→ **Exercise directions**
Reproduce the passage of the Munich review from "For a while, Munich" to "fetish for overlighting." word for word.

→ **Excerpt provided**
Producers: Kathleen Kennedy, Barry Mendel,
Steven Spielberg, Colin Wilson
Written by: Tony Kushner, Eric Roth
Cast: Eric Bana, Daniel Craig, Ciaran Hinds,
Mathieu Kassovitz, Hanns Zischler, Geoffrey Rush, Ayelet Zorer,
Michael Lonsdale, Mathieu Amalric, Moritz Bleibtrau, Yvan Attal,
Lynn Cohen
Rating:
Steven Spielberg has reached a level of unimpeachable
technical mastery: Munich was shot and assembled in six
months, but its craft is perfect. Unfortunately, Spielberg’s
technique outpaces his source, as it so often does, going up here
against a script by Forrest Gump hack Eric Roth
and Angels In America didact Tony Kushner.
Unevenly splitting the difference between vintage ’70s thriller
and message-mongering, the pair come up with plenty of clunkers
that aim for stylized eloquence but fall into overwriting instead.
Character development is reduced to brute statements like “Your
mother abandoned you to a kibbutz. Now you think Israel is your
mother.” The political message-mongering can only fall even
more flat.
Though the opening comes cloaked in somber strings and ethnic
female vocal wailing, sobriety does not prevent the first 90 minutes
from being on par with Spielberg’s best work. Deftly reconstructing
the Palestinian hostage-taking/killings of the 1972 Olympics through
a seamless blend of ABC’s coverage and new re-creations, the
film moves swiftly towards vengeance: Golda Meir
(Cohen) convenes her cabinet and dispenses with
moral scruples. The TV reads out the name of the 11 victims, intercut
with the cabinet lining up photos and names of 11 terrorists involved
in the event: parallelism is established for the killings that are
about to follow (or, as Leon Wieseltier would have
it in his pre-emptive
attack on the film, it begins “to look ominously like
the sin of equivalency” between the Palestinians and Israelis—something
that The New Republic, along with official representatives
of Israel, have condemned the film for). The cabinet calls on Mossad
agent Avner Kaufman (Eric Bana, still flexing muscles
left over from Hulk and Troy and first seen clenching
and unclenching his fist—Mossad smash!) to run off to a secret
Swiss bank account, convene a team of experts (one for weapons,
one for clean-up, and so on), and start killing people.
For a while, Munich jogs along nicely as an ersatz-’70s
thriller, complete with immaculate period design and a Eurotrip
feel (even if the film is clunky enough to establish that it’s
moved to Paris by showing the Eiffel Tower in the background, what
matters is the dirty bridge and food market in the foreground) and
plenty of uses of the zoom lens. (Weird technical glitch in an otherwise
flawless production: Spielberg’s DP of the last 12 years,
Janusz Kaminski, still has a weird fetish for overlighting.
In one scene, the light flares so much that Geoffrey Rush’s
glasses blow out the film when they catch sun’s rays.) It
begins to seem like Spielberg is running laps around the dire premise
of another “serious” film on par with Amistad,
tragic source material aside, but it’s not to be. Violence
begets violence, and morality lessons from characters spelling that
out beget tedium; the film elides a third act entirely, settling
instead for a slow decline into paranoia and guilt for Bana. The
nadir of this comes in the penultimate scene, where Bana has sex
with his wife (Zorer) but can only envision Palestinians
killing Olympic athletes; the exact connection is, to put it kindly,
tenuous.

→ **Stored records**
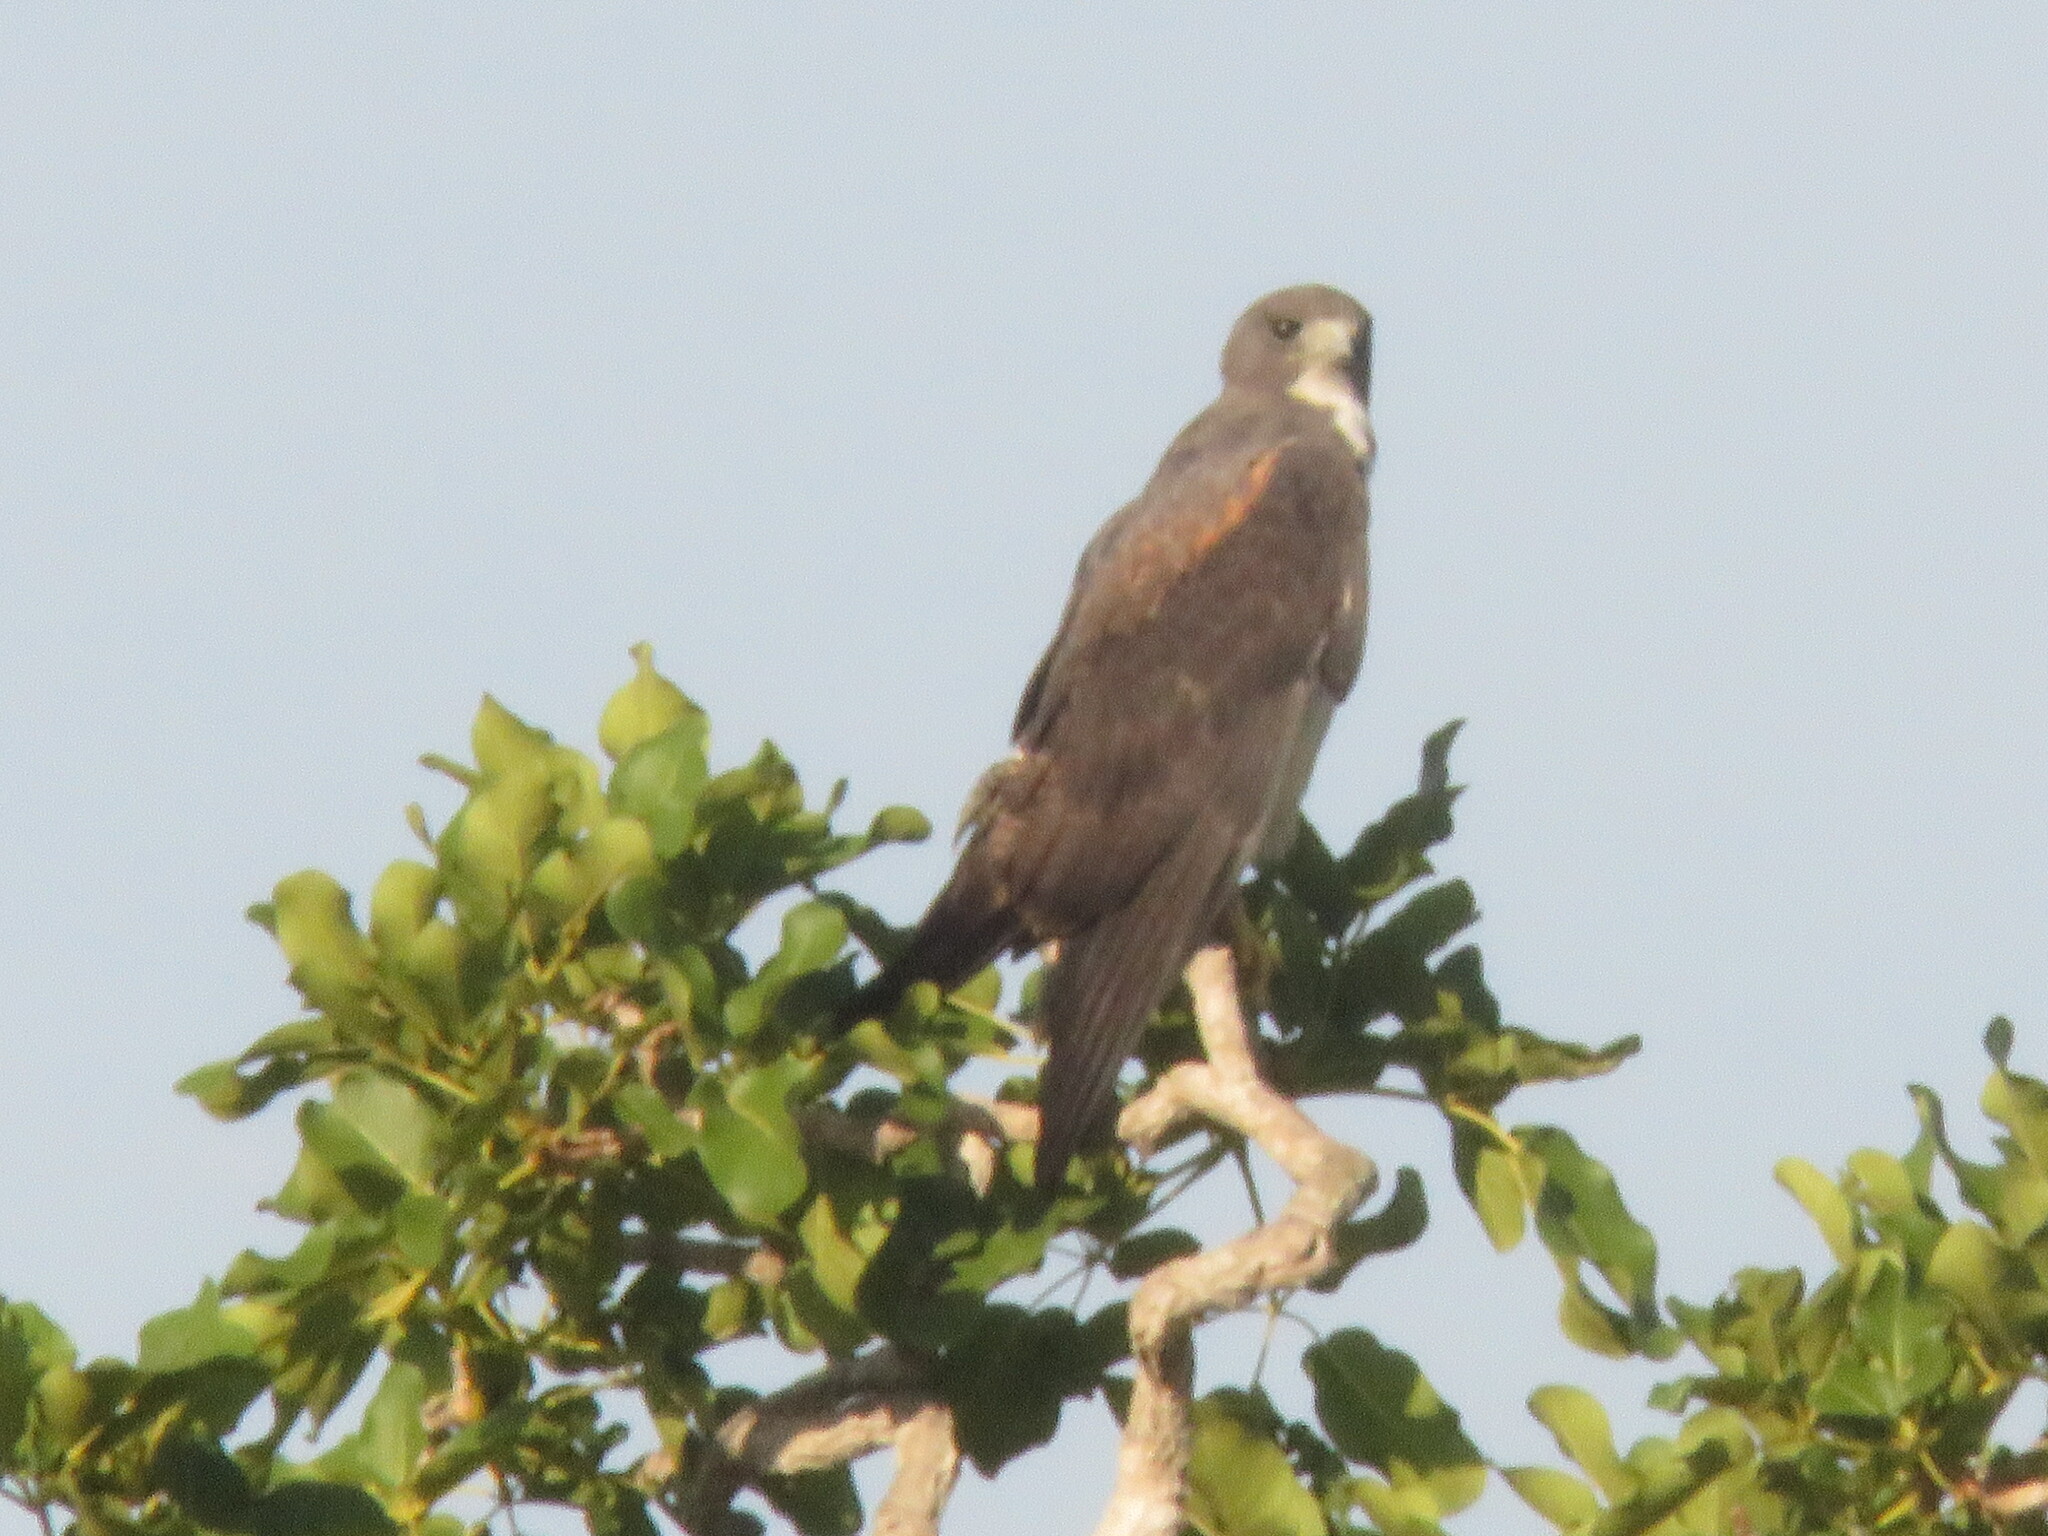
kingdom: Animalia
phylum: Chordata
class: Aves
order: Accipitriformes
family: Accipitridae
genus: Buteo
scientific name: Buteo albicaudatus
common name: White-tailed hawk
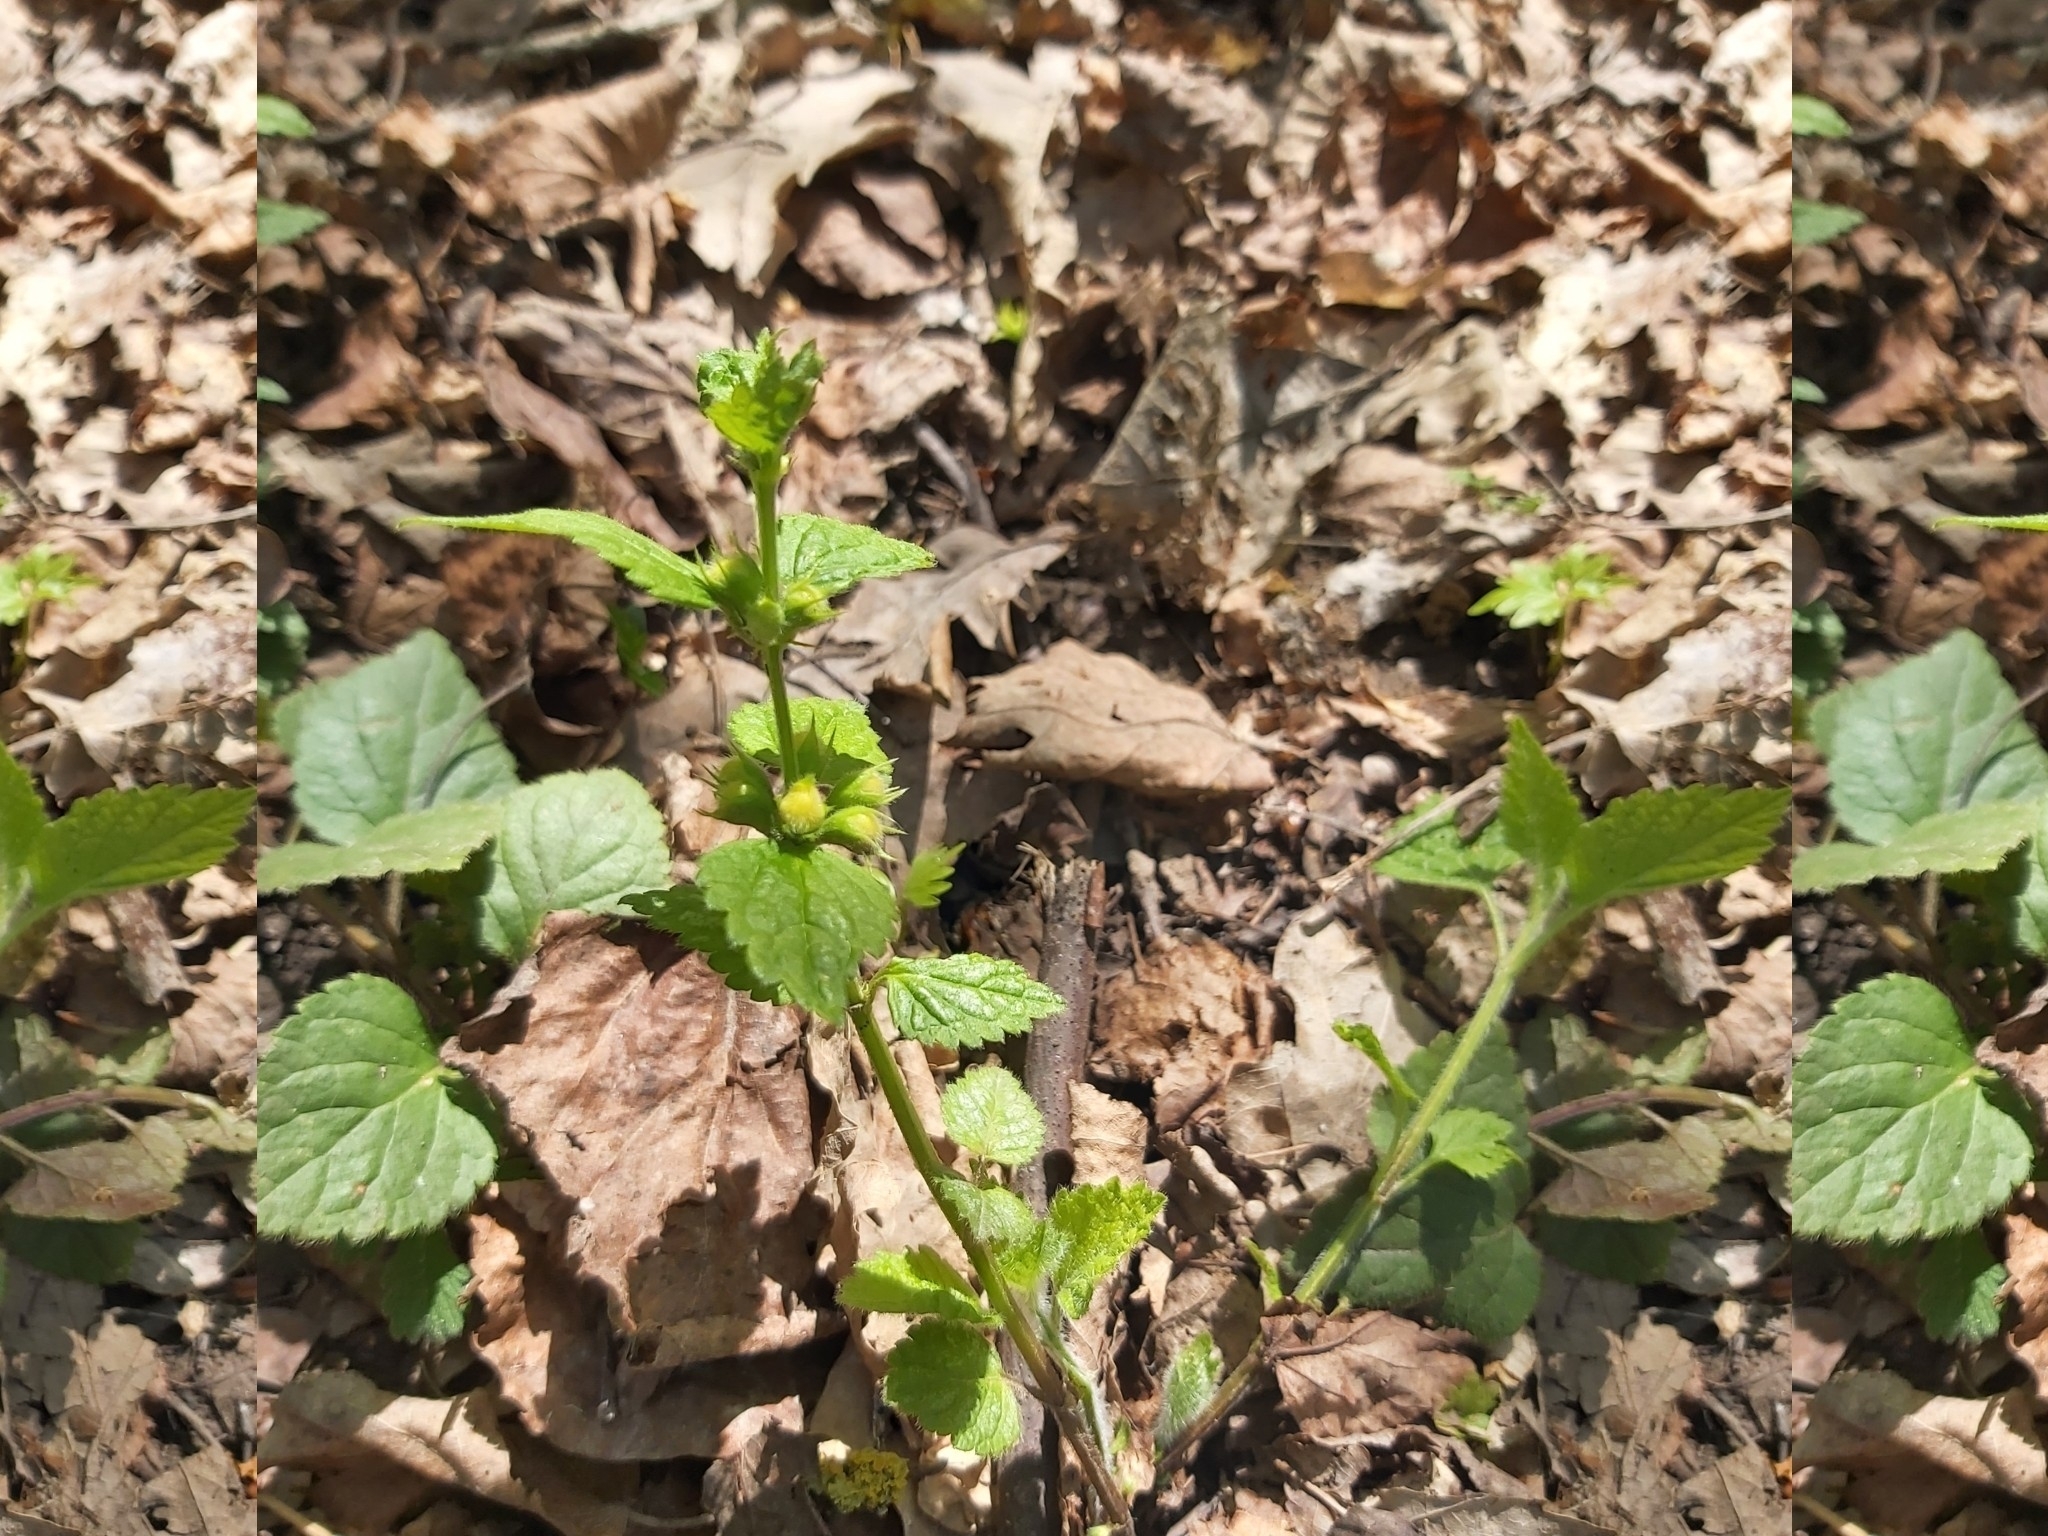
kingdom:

→ **Answer to this exercise**
For a while, Munich jogs along nicely as an ersatz-’70s
thriller, complete with immaculate period design and a Eurotrip
feel (even if the film is clunky enough to establish that it’s
moved to Paris by showing the Eiffel Tower in the background, what
matters is the dirty bridge and food market in the foreground) and
plenty of uses of the zoom lens. (Weird technical glitch in an otherwise
flawless production: Spielberg’s DP of the last 12 years,
Janusz Kaminski, still has a weird fetish for overlighting.